Daniel squared his shoulders. His voice cut through the storm.

"Hold the line. For every step they take, make them pay. For every soul they reach for, take three times. We burn as we fight. We do not break."

The first gate had opened. And the plain between the living and the dead would soon be drowned in fire and ash. but something came , these were larger and look mutated and had four arm wielding different weapons each, their numbers were spread out evenly among the undead hordes, one player shouted

"those things are Undead Anchors, and they many and huge,"

The monsters towered above the rest of the shambling horde, standing nearly four times the height of an armored death knight that stood ten feet tall. the Undead Archors skin was an unnatural mix of rotting flesh and hardened bone, patched together like a grotesque armor. The stench of decay clung to them, thicker than the rest of the undead, as if death itself was drawn into their bodies.

Each had four massive arms, jutting from their torsos at unnatural angles, and in each hand they clutched a different weapon, rusted poised swords, jagged axes, chipped spears, and crude hammers that dripped with a foul black ichor. Their movements were unnervingly precise for something dead, not the mindless staggering of zombies but deliberate strikes, as though guided by a cruel intelligence.

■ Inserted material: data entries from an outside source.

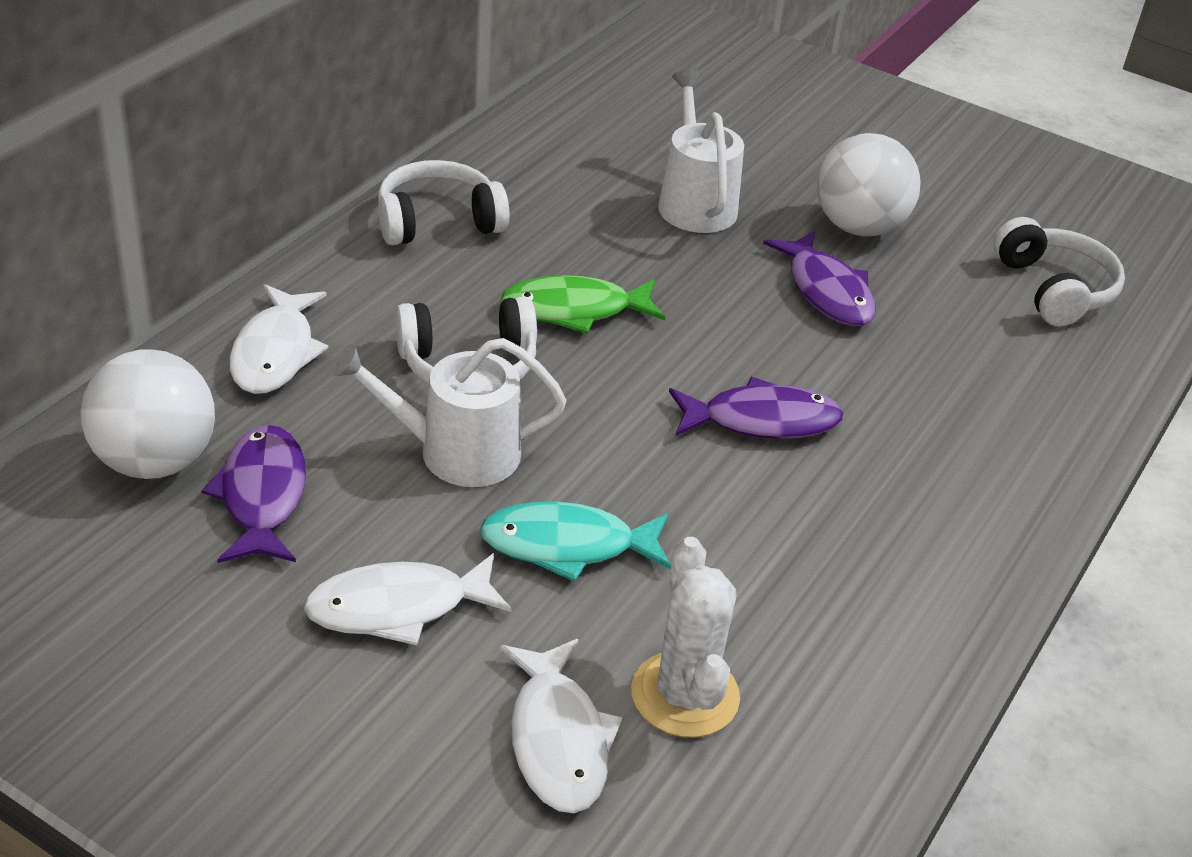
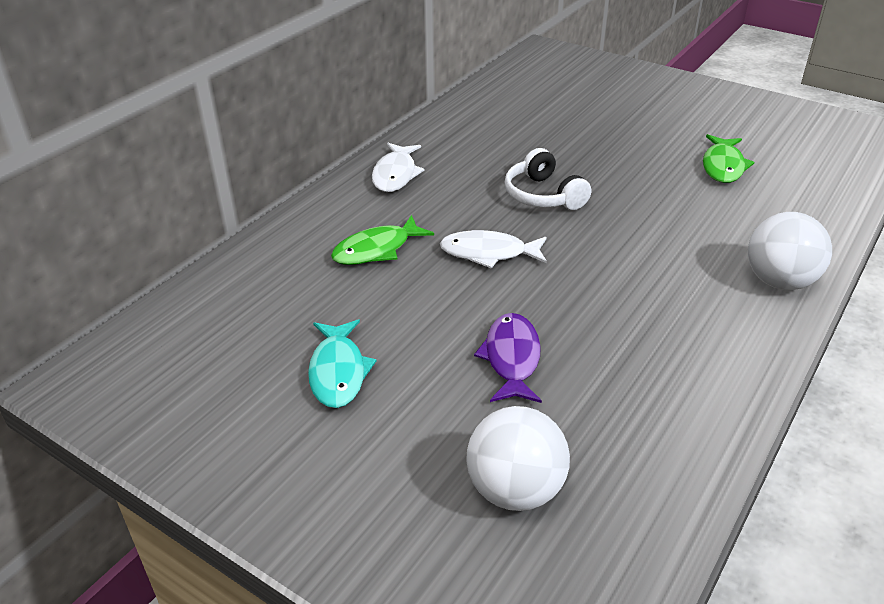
green fish: [501,275,665,334] = 1 -> [331,215,434,265] [703,134,754,183] = 2
purple fish: [202,425,306,563] [669,377,843,439] [763,231,876,326] = 3 -> [474,313,542,403] = 1
white cactus: [631,537,740,738] = 1 -> none = 0
white fish: [230,284,328,394] [304,553,512,645] [500,639,622,813] = 3 -> [372,143,424,192] [440,230,547,268] = 2
white headphones: [378,160,509,245] [396,297,537,384] [993,217,1125,326] = 3 -> [505,148,591,210] = 1
white watering can: [331,338,566,487] [658,70,744,233] = 2 -> none = 0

Their heads were monstrous: eyeless skulls with gaping maws, jagged teeth protruding outward, and bone horns that curled like anchors into the air. Spinal ridges ran down their backs like chains, rattling and clanking with each step.

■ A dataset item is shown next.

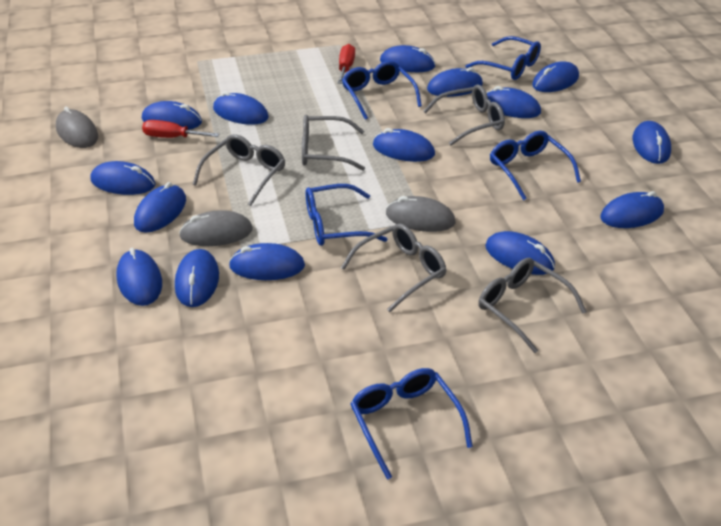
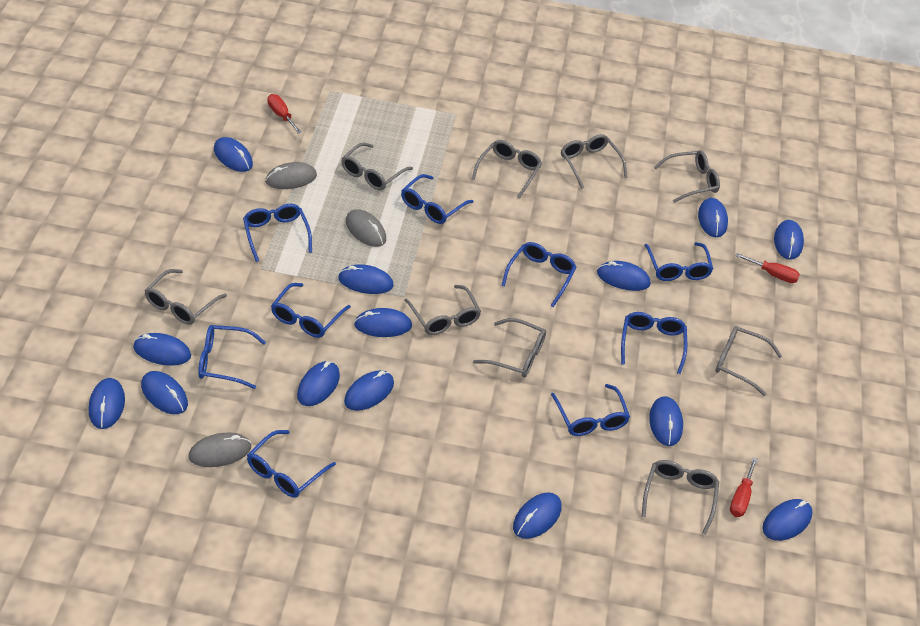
blue glasses: [306,184,388,246] [342,61,422,120] [350,368,473,480] [465,36,541,80] [490,131,581,200] = 5 -> [198,325,266,389] [243,204,312,262] [247,430,336,498] [271,283,351,338] [401,174,474,224] [501,242,577,307] [551,384,630,436] [621,312,687,374] [644,242,713,281] = 9
blue mouse: [90,161,156,195] [116,248,162,306] [134,182,186,233] [142,101,202,130] [175,249,219,307] [213,91,269,125] [229,243,305,280] [373,128,435,162] [380,45,436,72] [427,67,483,97] [485,231,555,275] [487,86,541,118] [532,61,579,92] [600,191,664,228] [632,121,671,164] = 15 -> [88,378,125,429] [133,333,191,366] [141,371,188,414] [214,137,253,172] [297,361,340,406] [338,264,393,294] [344,370,394,411] [354,308,412,337] [513,492,562,539] [597,261,650,291] [649,396,683,446] [698,198,728,237] [762,499,813,541] [774,220,804,260] = 14
grey glasses: [192,134,286,206] [302,115,365,171] [341,223,446,312] [423,85,505,145] [478,258,587,353] = 5 -> [144,269,227,325] [341,142,413,190] [404,285,481,335] [472,140,542,199] [473,318,546,378] [561,134,628,189] [642,460,719,535] [654,150,720,203] [716,326,782,396] = 9
red screwdriver: [142,120,219,138] [338,44,355,84] = 2 -> [268,94,302,134] [730,457,758,517] [736,253,800,283] = 3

But what made them truly terrifying was their killing intent Around twenty of them , lesser undead surged with unnatural vigor, as though the Anchors tethered their existence to the battlefield. Wounds that would drop ordinary skeletons or ghouls seemed to knit themselves back together in their presence. It became clear, these Anchors were not just brutes, but the core of the horde's strength, living pillars of undeath that rooted the swarm in place.

When they roared, the air itself trembled, and the battlefield felt as though the ground had been chained down under the weight of their presence.